## Assignment:
Taking the records line by line, how many lines contain the word "AperFunction"? Answer with the number only.

(Data items)
--

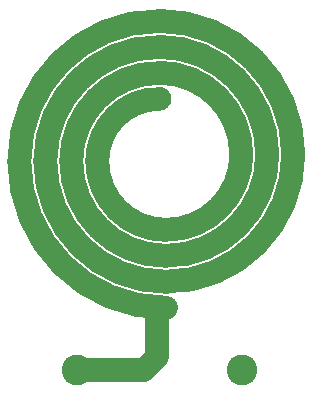
<source format=gbr>
%TF.GenerationSoftware,KiCad,Pcbnew,(6.0.11-0)*%
%TF.CreationDate,2023-05-05T09:17:22+02:00*%
%TF.ProjectId,Q17-PCB-Coil,5131372d-5043-4422-9d43-6f696c2e6b69,1.0*%
%TF.SameCoordinates,Original*%
%TF.FileFunction,Copper,L2,Bot*%
%TF.FilePolarity,Positive*%
%FSLAX46Y46*%
G04 Gerber Fmt 4.6, Leading zero omitted, Abs format (unit mm)*
G04 Created by KiCad (PCBNEW (6.0.11-0)) date 2023-05-05 09:17:22*
%MOMM*%
%LPD*%
G01*
G04 APERTURE LIST*
%TA.AperFunction,EtchedComponent*%
%ADD10C,2.000000*%
%TD*%
%TA.AperFunction,SMDPad,CuDef*%
%ADD11R,2.000000X3.000000*%
%TD*%
%TA.AperFunction,ComponentPad*%
%ADD12C,1.600000*%
%TD*%
%TA.AperFunction,ComponentPad*%
%ADD13C,2.600000*%
%TD*%
%TA.AperFunction,Conductor*%
%ADD14C,2.000000*%
%TD*%
G04 APERTURE END LIST*
D10*
%TO.C,L1*%
X120607723Y-106975000D02*
G75*
G03*
X131382723Y-96200000I1J10774999D01*
G01*
X126982723Y-96200000D02*
G75*
G03*
X120057723Y-89275000I-6925002J-2D01*
G01*
X108182723Y-96750000D02*
G75*
G03*
X120607723Y-109175000I12424999J-1D01*
G01*
X120057723Y-84875000D02*
G75*
G03*
X108182723Y-96750000I0J-11875000D01*
G01*
X110382723Y-96750000D02*
G75*
G03*
X120607723Y-106975000I10224999J-1D01*
G01*
X120057723Y-91475000D02*
G75*
G03*
X114782723Y-96750000I1J-5275001D01*
G01*
X131382723Y-96200000D02*
G75*
G03*
X120057723Y-84875000I-11325001J-1D01*
G01*
X112582723Y-96750000D02*
G75*
G03*
X120607723Y-104775000I8025000J0D01*
G01*
X120607723Y-104775000D02*
G75*
G03*
X129182723Y-96200000I1J8574999D01*
G01*
X129182723Y-96200000D02*
G75*
G03*
X120057723Y-87075000I-9125001J-1D01*
G01*
X114782723Y-96750000D02*
G75*
G03*
X120607723Y-102575000I5825000J0D01*
G01*
X120057723Y-89275000D02*
G75*
G03*
X112582723Y-96750000I1J-7475001D01*
G01*
X120607723Y-102575000D02*
G75*
G03*
X126982723Y-96200000I1J6374999D01*
G01*
X120057723Y-87075000D02*
G75*
G03*
X110382723Y-96750000I0J-9675000D01*
G01*
%TD*%
D11*
%TO.P,L1,2,2*%
%TO.N,N/C*%
X119857725Y-111025000D03*
X119857725Y-111025000D03*
X119857725Y-111025000D03*
X119857725Y-111025000D03*
D12*
%TO.P,L1,lc*%
X120057723Y-91475000D03*
%TD*%
D13*
%TO.P,J1-2,1,Pin_1*%
%TO.N,Net-(L1-Pad2)*%
X113030000Y-114458853D03*
%TD*%
%TO.P,J1-1,1,Pin_1*%
%TO.N,Net-(L1-Pad1)*%
X127000000Y-114458853D03*
%TD*%
D14*
%TO.N,Net-(L1-Pad2)*%
X119857726Y-113318243D02*
X119857726Y-111364186D01*
X118717116Y-114458853D02*
X119857726Y-113318243D01*
X113030000Y-114458853D02*
X118717116Y-114458853D01*
%TD*%
M02*

</source>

--

## Worked solution:
5